[EXTRACTED RECORDS start]

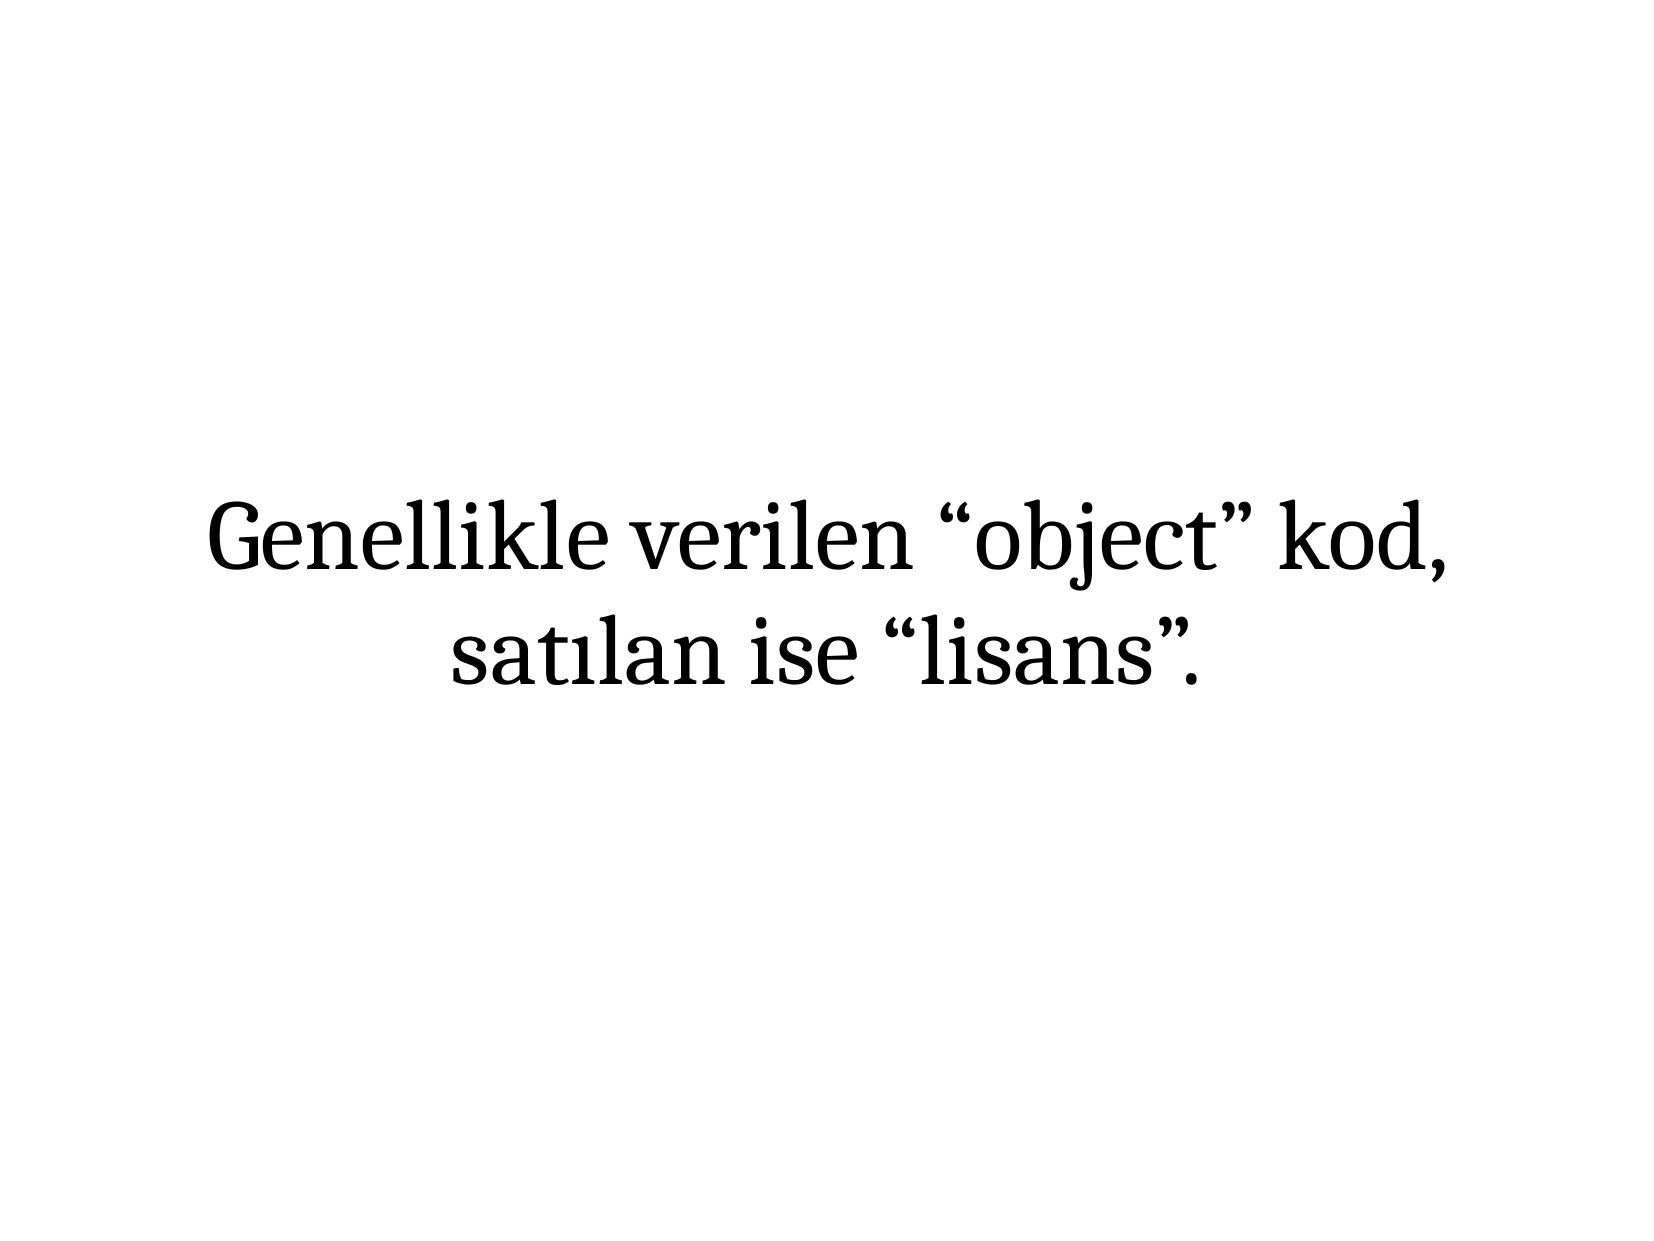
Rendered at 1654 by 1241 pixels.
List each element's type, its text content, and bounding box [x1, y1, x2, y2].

title Genellikle verilen “object” kod, satılan ise “lisans”. [82, 281, 1571, 908]
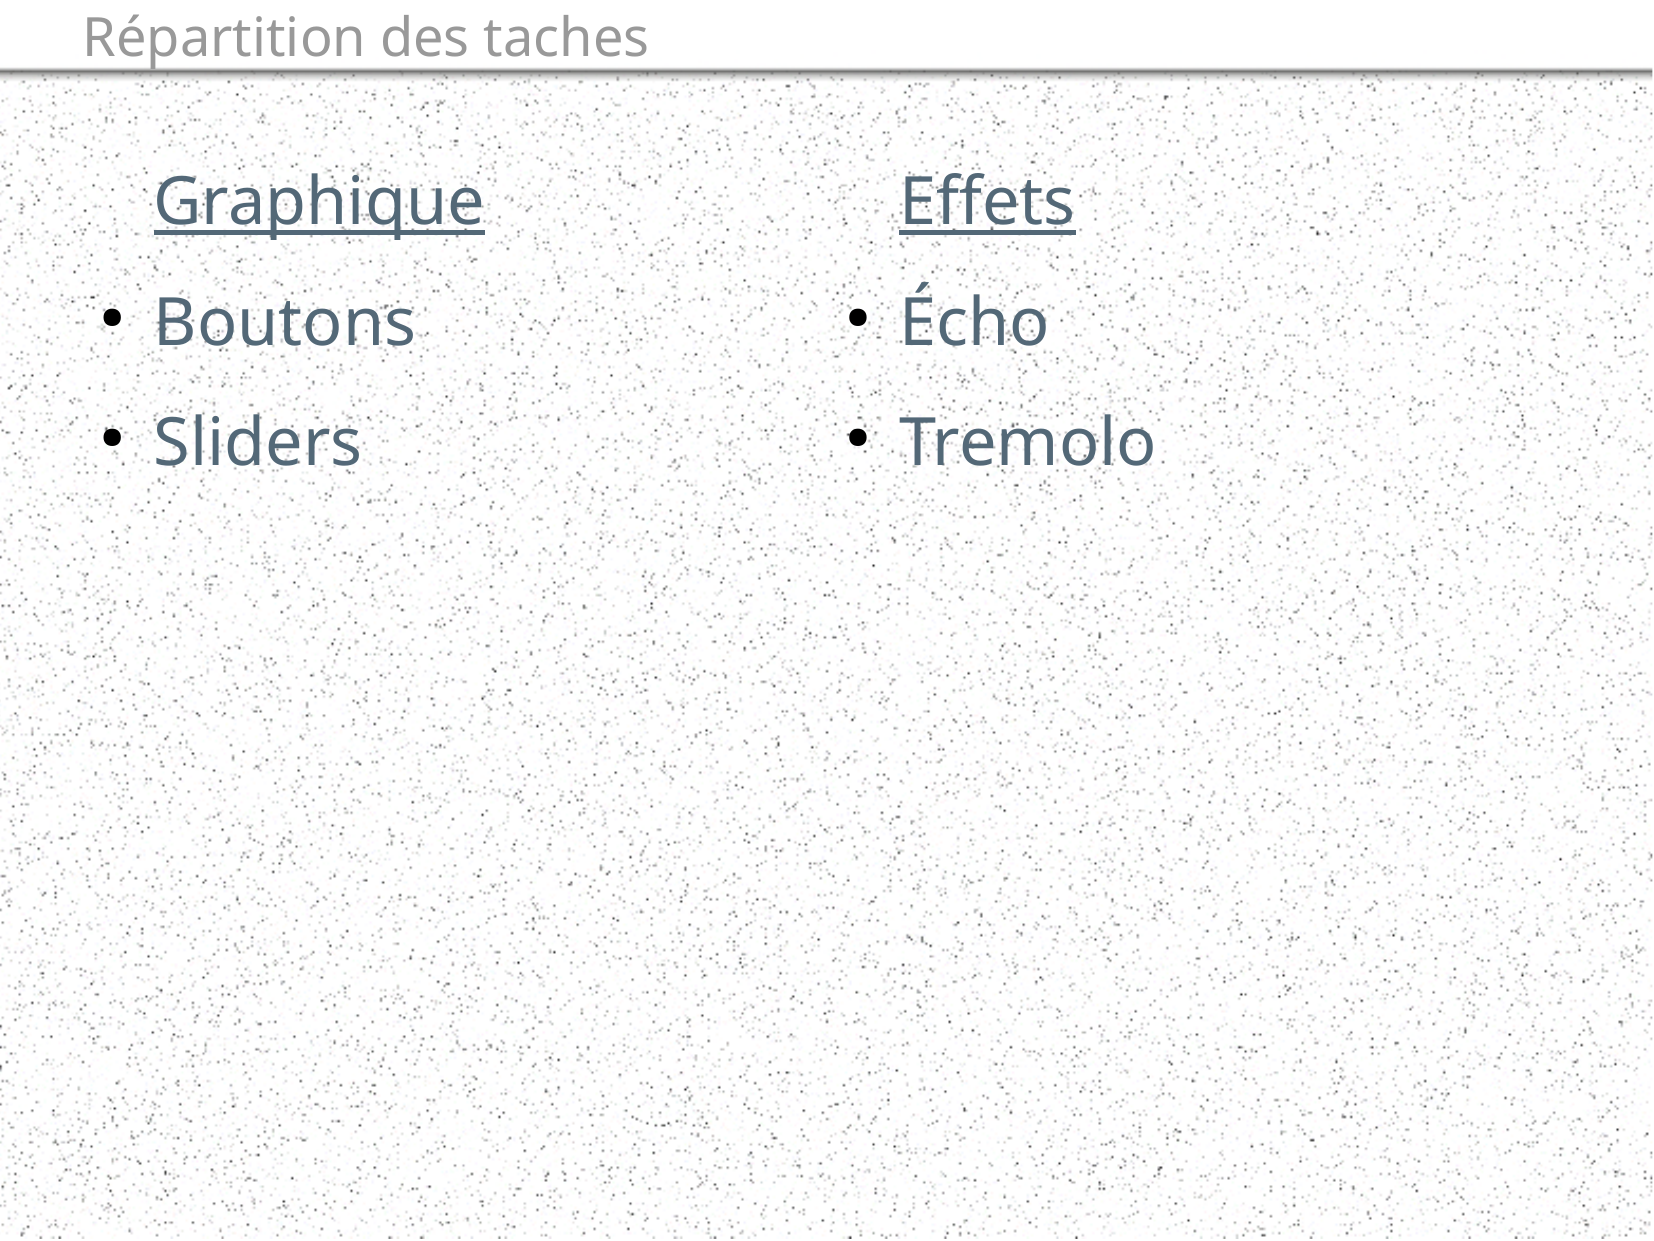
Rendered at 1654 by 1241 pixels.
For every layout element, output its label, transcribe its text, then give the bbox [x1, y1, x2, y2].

picture [0, 0, 1653, 1239]
list Graphique Boutons Sliders [82, 153, 793, 1158]
list Effets Écho Tremolo [828, 153, 1539, 1158]
title Répartition des taches [82, 0, 1524, 71]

[EXTRACTED RECORDS end]

TASK TO CARRY OUT => Pick out every line above that contains the word "element" and copy each of those lines in full.

EXERCISE RESULT =>
List each element's type, its text content, and bounding box [x1, y1, x2, y2].
For every layout element, output its label, transcribe its text, then give the bbox [x1, y1, x2, y2].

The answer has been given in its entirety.